No nos enseñaron abierta y directamente de igualdad de género o derechos de las mujeres y fueron pocas o inútiles las herramientas de autoconocimiento y autocontrol para establecer relaciones sanas en pareja, en familia, en sociedad (lo que hoy llamamos educación socioemocional). Lo anterior de ninguna manera excusa la violencia y la misoginia de nadie, pero explica parcialmente cómo el machismo se pasea u oculta en las aulas, detrás de múltiples caras, mientras algunos de nuestros profesores gastaban la jornada preocupados por las estudiantes que teníamos la falda corta, por poner otro ejemplo. Claro, estoy hablando algo que ¿sucedía? hace 15 años. 

La siguiente pregunta que me surge es: ¿qué pasó en las familias? Por supuesto, este es un interrogante que hay que atreverse a explorar con el espejo en la mano, pues dudo que haya una familia en nuestra sociedad que no haya han enfrentado, de una u otra forma, el machismo (perpetuado por hombres y mujeres, dicho sea de paso).
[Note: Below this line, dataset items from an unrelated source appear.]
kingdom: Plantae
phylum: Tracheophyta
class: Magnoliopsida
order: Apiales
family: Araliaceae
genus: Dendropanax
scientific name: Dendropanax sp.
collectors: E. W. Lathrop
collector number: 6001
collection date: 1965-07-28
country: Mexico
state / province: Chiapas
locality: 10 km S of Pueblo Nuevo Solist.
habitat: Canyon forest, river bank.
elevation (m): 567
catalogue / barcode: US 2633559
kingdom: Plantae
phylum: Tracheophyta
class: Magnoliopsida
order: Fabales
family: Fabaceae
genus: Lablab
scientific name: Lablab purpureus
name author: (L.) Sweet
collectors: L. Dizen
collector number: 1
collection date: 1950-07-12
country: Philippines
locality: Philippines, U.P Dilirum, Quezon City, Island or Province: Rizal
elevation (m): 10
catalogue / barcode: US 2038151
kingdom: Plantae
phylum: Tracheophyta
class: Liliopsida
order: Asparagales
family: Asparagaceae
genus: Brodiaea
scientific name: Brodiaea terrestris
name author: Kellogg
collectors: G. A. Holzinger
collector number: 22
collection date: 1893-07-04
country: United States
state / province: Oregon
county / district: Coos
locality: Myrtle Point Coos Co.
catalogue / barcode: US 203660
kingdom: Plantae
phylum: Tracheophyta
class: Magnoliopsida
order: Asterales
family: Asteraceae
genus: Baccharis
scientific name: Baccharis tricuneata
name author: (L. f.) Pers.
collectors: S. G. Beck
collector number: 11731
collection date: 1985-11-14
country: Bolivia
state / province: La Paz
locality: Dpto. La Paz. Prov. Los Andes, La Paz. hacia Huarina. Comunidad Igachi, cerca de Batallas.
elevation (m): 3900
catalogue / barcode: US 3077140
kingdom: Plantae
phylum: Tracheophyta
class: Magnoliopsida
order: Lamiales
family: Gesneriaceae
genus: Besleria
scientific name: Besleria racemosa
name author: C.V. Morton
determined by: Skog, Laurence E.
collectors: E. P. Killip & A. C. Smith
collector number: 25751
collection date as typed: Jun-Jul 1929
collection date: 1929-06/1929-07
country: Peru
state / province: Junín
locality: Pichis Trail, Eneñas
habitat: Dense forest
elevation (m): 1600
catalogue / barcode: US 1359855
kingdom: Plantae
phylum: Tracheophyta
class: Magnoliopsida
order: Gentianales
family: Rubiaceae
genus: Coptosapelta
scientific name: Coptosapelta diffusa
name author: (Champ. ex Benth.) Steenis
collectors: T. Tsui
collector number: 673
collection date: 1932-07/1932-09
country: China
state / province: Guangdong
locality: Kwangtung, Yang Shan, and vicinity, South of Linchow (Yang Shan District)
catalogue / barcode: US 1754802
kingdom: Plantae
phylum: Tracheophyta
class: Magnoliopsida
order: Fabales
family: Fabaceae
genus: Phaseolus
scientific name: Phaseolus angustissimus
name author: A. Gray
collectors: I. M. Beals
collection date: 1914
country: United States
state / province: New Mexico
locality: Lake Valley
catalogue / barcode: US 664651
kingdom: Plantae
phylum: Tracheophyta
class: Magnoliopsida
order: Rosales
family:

Está comprobado que “los niños son como esponjas”, por tanto, TODAS las experiencias de la infancia y adolescencia juegan un papel fundamental en nuestra vida adulta. Desde luego, creo que nadie se propone educar seres violentos, pero requiere un trabajo personal enorme, casi eterno, el evitar reproducir aquello dañino o contradictorio que vimos en nuestro núcleo familiar, y no todo el mundo lo hace. De nuevo, aquí no intento justificar el maltrato, sino arrojar luz sobre un monstruo que nos cuesta ver, porque tiene mil y una formas, no actúa siempre igual, no se sabe por dónde se cuela o cuál será su próximo paso, hasta que nos toca a la puerta. 

En 2021, según la Red de Mujeres de Ibagué, los casos de maltrato físico y psicológico aumentaron en 50 %. Esto quiere decir que la historia de Góngora o Sánchez, dos hombres jóvenes, con cierta base de privilegios y oportunidades, con títulos profesionales y demás, se multiplica por toda la ciudad, pero no necesariamente de la misma manera; esta es una violencia que no discrimina barrios, colores, ideologías ni religiones.

Las mujeres no denunciamos, entre muchas otras razones, porque la justicia suele ser cómplice de la violencia, pero la educación y las familias también lo han sido. La asignatura pendiente, entonces, es la coeducación: educar en la familia y en el aula bajo un modelo libre de sexismo. Lastimosamente, de no asumirla, seguiremos siendo encubridores, protagonistas y eventualmente víctimas de más historias de violencia y machismo.